One of the challenges in writing about a new version of SQL Server is finding out information, especially for the less than detailed technical topics. Consolidation is an interesting topic because it seems simple in theory, but the details of how to proceed and what to do are harder to divine from public knowledge. I've consolidated some servers and to a large extent it was using my experience as a guide to make the sizing decisions or determine if a new instance would overload existing hardware.

But for SQL Server 2005, there is relatively little information here. In fact, very few people have even deployed 2005 into their production environments. There are a couple of interesting white papers on 2000 consolidation and one great one on 2005 performance, but not much between.

So I've struggled to get concrete backing for my writing. And things like these don't help:
  • When you perform your analysis, it is crucial that you understand the impact of consolidation. It is also critical to understand the effects on CPU utilization in the other server processes. The server processes on a single physical server designated as the consolidation server will be affected by applications and server processes such as SQL Server consolidated from other servers onto the consolidation server.

• **Data extract**:
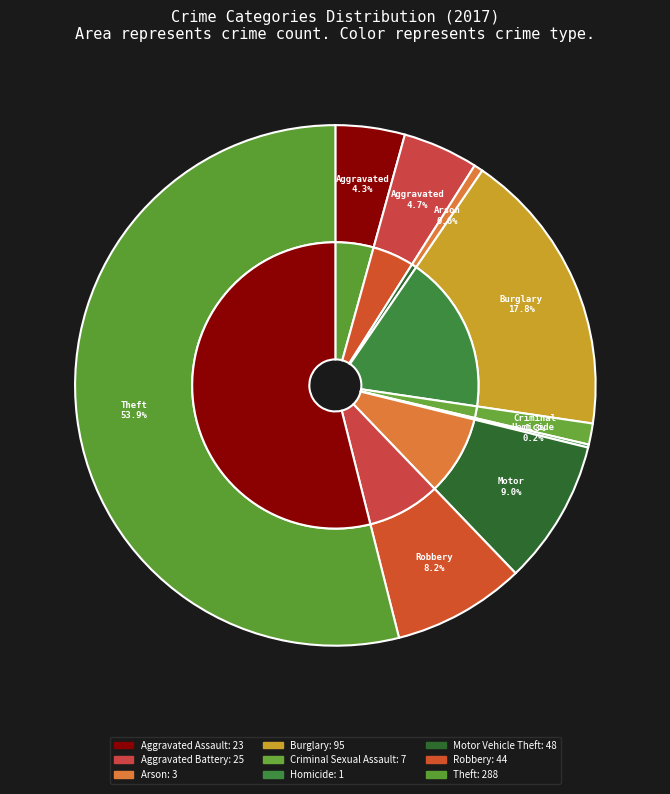

How many slices are in this pie chart?

9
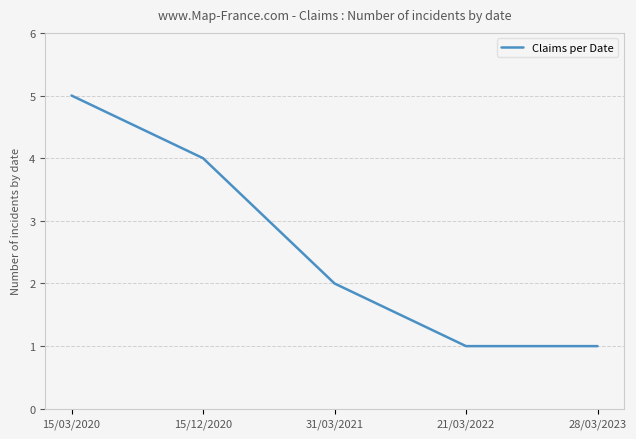

What is the sum of the values at 28/03/2023 and 21/03/2022?

2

• **Task description**: In the text on SQL Server consolidation, what did the writer use as a guide for sizing decisions when consolidating servers?

• **Task answer**: The writer's own experience.